Presbyterian Academia Orthozoae
Aug 30

Organizational chart.png I realize after my previous post why no one will ever join me at Reformed Word dot org: I don’t know how to say what I mean in proper theological jargon! I am also afraid that what I am advocating is unique, which is probably not a good sign that others will come to the same conclusion.  I’ve only made it half way through the Derek Thomas episode of Castle Church, but I have to write before it all slips away in a blur of work and children.  Being autistic, I am very bad at laying out my thoughts in a way comprehensible to others, but I must try.  I shall attempt to explain my understanding of Epistemology, what Dr.

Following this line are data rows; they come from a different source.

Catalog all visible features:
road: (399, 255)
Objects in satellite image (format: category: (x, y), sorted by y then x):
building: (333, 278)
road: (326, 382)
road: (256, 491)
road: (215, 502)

Thomas got wrong and what Church leaders ought to be doing.

When I read Van Til, I am come to a very different conclusion from many others, I think.  His invention is called “Presuppositional Apologetics”, but the apologetics parts doesn’t seem that important.  I boil down his approach to an extremely expansive take on Romans 1: that all people know God but willfully put down that knowledge, because they’d rather not.  Moreover, this is true of worldly-Christians (read Arminian) or even the best of us, in that we think we’re being logical, but really we using pseudo-rationality to further our own ends.  Van Til came to his conclusion rather alone because he has read so much Kant and Calvin, a rare combination.  Kant tried to show that we know nothing about the Noumenal world, only that which is mitigated through our senses, a Phenomenal world.  Van Til showed that even logic is not fool proof in the hands of the ungodly, and we must examine (like Kant) what are the necessary preconditions for Rationality to be possible, in order to maintain unassailable presuppositions.

What this means practically is that no system of thought is safe that does not rest on God’s Word, and even there we are prone to misinterpretation, and only by God’s grace do we know anything.  After all, our knowledge is analogous to God’s knowledge: it is not perfect or exhaustive like His.  God knows everything about everything, where it comes from, where it’s going, its actualities and its potentialities.  In the Garden of Eden, Evidentialism failed Eve because she held God’s word and Satan’s word in equal weight, and her own decision cast the deciding vote.  Absolutely Everything is moral and must always be regarded as such, even if we cannot decern the morality of it ourselves yet.  The Word of God must be our Norming Norm, and no intellectual endeavor is trustworthy alone.

So when I hear Derek Thomas say that it’s right and proper for a pastor to be a lover of books, I’m a little mixed.  Surely this is adiaphoros, neither good nor bad on its own, merely part of Paul’s personality.  Peter said Paul’s writing were hard to understand, and though Paul wanted his parchments, John wouldn’t write with pen and ink what he had to say (3 John).  If it is possible to do a thing as a heathen, then we cannot call that thing especially Christian.  No unbeliever can preach a true sermon about Christ’s sufficiency.  No unbeliever can be joyful and sorrowful in the midst of affliction and persecution.  No unbeliever will reason that God breathed out His Word in the Bible or that His handiwork is on display in every atom and cell and galaxy.  On the other hand, scholarship and the academy are done MOSTLY by heathens in a heathen way.  Any study of books which can be done without drawing closer to Christ is at best adiaphora.  Christian’s should love God with the whole mind, but is that really what’s going on?  If you can do a thing and not feel convicted, awestruck and grateful, it is necessarily not a Christian thing.

Dr. Thomas calls this worldly aspect of theology “Philosophical Theology”.  I suppose I think too much of the word Theology to permit such vain, not-Christ-saturated things to be called Theology.  What I take from Van Til (and no one else seems to) is that we must make EVERY AREA of life inescapably Christian.  If we can do science without God, we’re doing it wrong.  If unbelievers can engage in New Testament Biblical Theology and Q-vs-Johannine Biblical Theology, then it’s not Biblical Theology.   Am I wrong?